Selected extract:
# Do I actually need CSF or fail2ban if behind CloudFlare?



## Belucci (Sep 28, 2014)

They are supposed to stop DOS attacks right? (or just the DDOS ones?) if the websites can't be accessed by the bare IP, do I really need to dig into protection with CSF, fail2ban or the likes?


----------



## DomainBop (Sep 28, 2014)

> if the websites can't be accessed by the bare IP


CloudFlare hides the IP address the domain/website is hosted on but it can't hide the IP address itself.  The majority of types of attacks that CSF and fail2ban protect against (like bruteforce attacks, etc) are attacks where the attacker is targeting an IP (or range of IPs) and not a specific domain so you definitely still need CSF (or other firewall) and fail2ban.  You also might want to add flarewall (which acts as a bridge between CSF and CloudFlare and keeps the blocked IP lists in sync http://flarewall.net/ )


----------



## Munzy (Sep 28, 2014)

Simple Answer: Yes

Lengthy Answer: Cloudflare can't stop people from attempting to go around cloudflare and attacking your server directly.


----------



## HalfEatenPie (Sep 28, 2014)

Yep.  

While it would slow down (not stop) targeted attacks, most of the time are simply malicious connections trying to get into SOMETHING by scanning the IP range.  Those are 99% of what you're going to be up against and Cloudflare does not protect you against that.

Data for this task:

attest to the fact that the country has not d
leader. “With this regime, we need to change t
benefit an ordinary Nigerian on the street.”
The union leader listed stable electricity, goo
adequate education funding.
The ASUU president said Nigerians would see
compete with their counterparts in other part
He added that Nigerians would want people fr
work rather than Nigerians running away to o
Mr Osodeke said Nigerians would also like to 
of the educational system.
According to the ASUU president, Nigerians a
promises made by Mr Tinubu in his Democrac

--

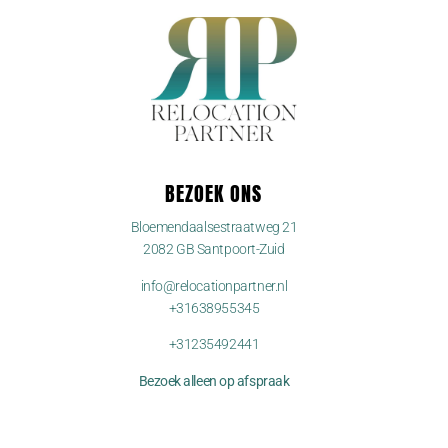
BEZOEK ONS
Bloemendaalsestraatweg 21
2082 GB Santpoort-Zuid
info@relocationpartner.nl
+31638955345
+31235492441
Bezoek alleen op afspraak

Tasks to carry out:
1) In the thread about CloudFlare and fail2ban, which tool does DomainBop suggest adding to keep blocked IP lists in sync between CSF and CloudFlare?
2) Please write out, word for word, the lines of the entries starting at the line containing "attest to the fact that the country has not d" and ending at the line containing "promises made by Mr Tinubu in his Democrac".

Per-task outputs:
1) Flarewall.

2)
attest to the fact that the country has not d
leader. “With this regime, we need to change t
benefit an ordinary Nigerian on the street.”
The union leader listed stable electricity, goo
adequate education funding.
The ASUU president said Nigerians would see
compete with their counterparts in other part
He added that Nigerians would want people fr
work rather than Nigerians running away to o
Mr Osodeke said Nigerians would also like to 
of the educational system.
According to the ASUU president, Nigerians a
promises made by Mr Tinubu in his Democrac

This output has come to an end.